Daniel Johnson (he/him) serves as Director of Bands and Assistant Professor of Instrumental Music Education at Wingate University. In this role, he conducts the Wind Ensemble, instructs courses in conducting and music education, and advises students in the instrumental music education program.

Dr. Johnson holds the Doctor of Musical Arts degree in Band & Wind Ensemble Conducting from the University of Michigan’s School of Music, Theatre, & Dance, the Master of Music in Wind Conducting from Indiana University’s Jacobs School of Music, and the Bachelor of Music in Music Education from the University of Kentucky.

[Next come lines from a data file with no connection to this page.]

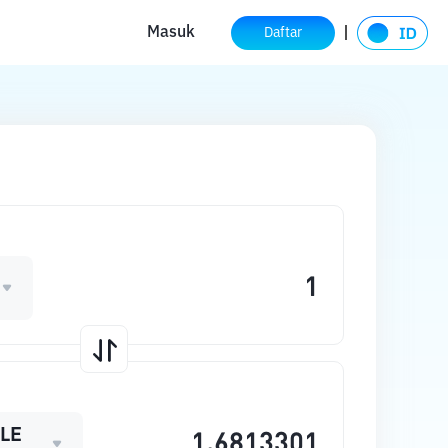
Masuk
Daftar
LE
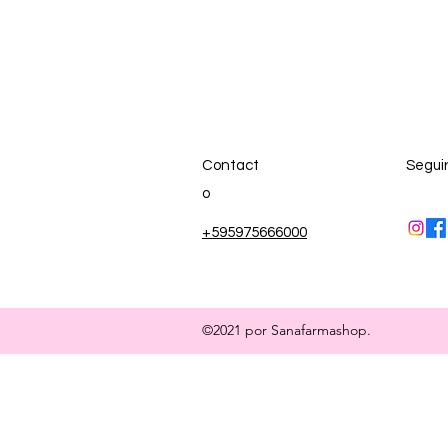
Contact
Segui
o
+595975666000
©2021 por Sanafarmashop.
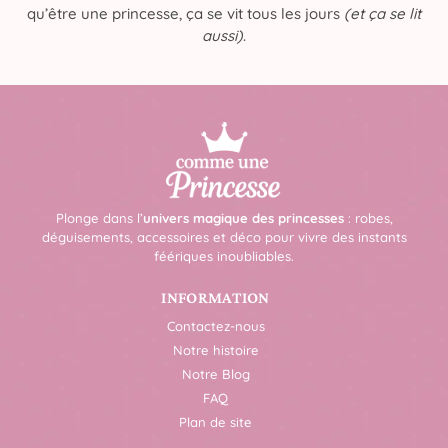
qu’être une princesse, ça se vit tous les jours
(et ça se lit
aussi)
.
Plonge dans l’
univers magique des princesses
: robes,
déguisements, accessoires et déco pour vivre des instants
féériques inoubliables.
INFORMATION
Contactez-nous
Notre histoire
Notre Blog
FAQ
Plan de site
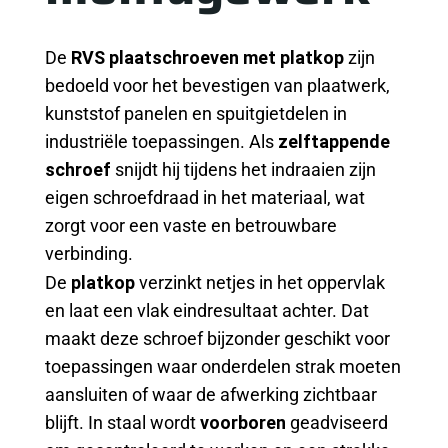
De
RVS plaatschroeven met platkop
zijn
bedoeld voor het bevestigen van plaatwerk,
kunststof panelen en spuitgietdelen in
industriële toepassingen. Als
zelftappende
schroef
snijdt hij tijdens het indraaien zijn
eigen schroefdraad in het materiaal, wat
zorgt voor een vaste en betrouwbare
verbinding.
De
platkop
verzinkt netjes in het oppervlak
en laat een vlak eindresultaat achter. Dat
maakt deze schroef bijzonder geschikt voor
toepassingen waar onderdelen strak moeten
aansluiten of waar de afwerking zichtbaar
blijft. In staal wordt
voorboren
geadviseerd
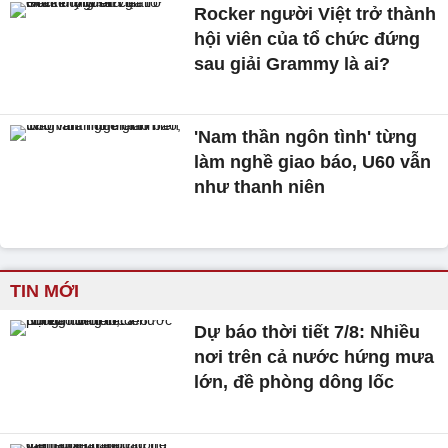
Rocker người Việt trở thành
hội viên của tổ chức đứng
sau giải Grammy là ai?
'Nam thần ngôn tình' từng
làm nghề giao báo, U60 vẫn
như thanh niên
TIN MỚI
Dự báo thời tiết 7/8: Nhiều
nơi trên cả nước hứng mưa
lớn, đề phòng dông lốc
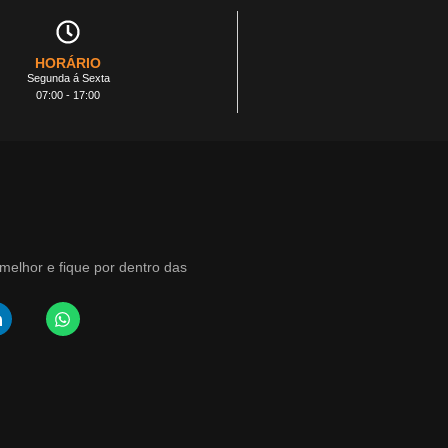
HORÁRIO
Segunda á Sexta
07:00 - 17:00
elhor e fique por dentro das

At Michigan, he served as a Graduate Student Instructor for the Symphony Band, Concert Band, and Michigan Marching and Athletic Bands, assisted with courses in undergraduate conducting, maintained a private conducting studio, and led the Alumni Concert Band. As an Associate Instructor at Indiana, Dr. Johnson assisted with all ensembles in the Department of Bands, courses in instrumental conducting and marching band techniques, and designed and led the Virtual Marching Hundred in the fall of 2020. He served as a band director in the Fredericksburg City Public Schools of Virginia and the Fayette County Public Schools of Kentucky prior to his time in higher education. Dr. Johnson is a conducting student of Michael Haithcock, Rodney Dorsey, and Jason Fettig and tuba student of Skip Gray and Dan Perantoni. He has completed additional conducting study with Courtney Snyder and Steve Peterson.

Dr. Johnson is an advocate for new music, and recent premieres or recordings include Ryan Lindveit’s Bass Clarinet Concerto with bass clarinetist Andrew Koeppe of the Akropolis Wind Quintet, Griffin Candey’s Double Aviary: Concerto for Tenor Saxophone and Chamber Winds with saxophonist Drew Hosler, Alexander Blanpied’s Ousu Doue/Ik-Ik Imi with the Converge Quartet, and Karl Ronneburg’s chamber opera The Precipice. In 2023, he conducted Grey Grant’s Little Histories: A Folk Opera in Four Acts at the Strange Beautiful Music Festival hosted by Detroit New Music in the Fisher Music Center. Dr. Johnson is a member of the College Band Directors National Association, the National Band Association, the National Association for Music Education, the North Carolina Music Educators Association, and the Honor Society of Phi Kappa Phi.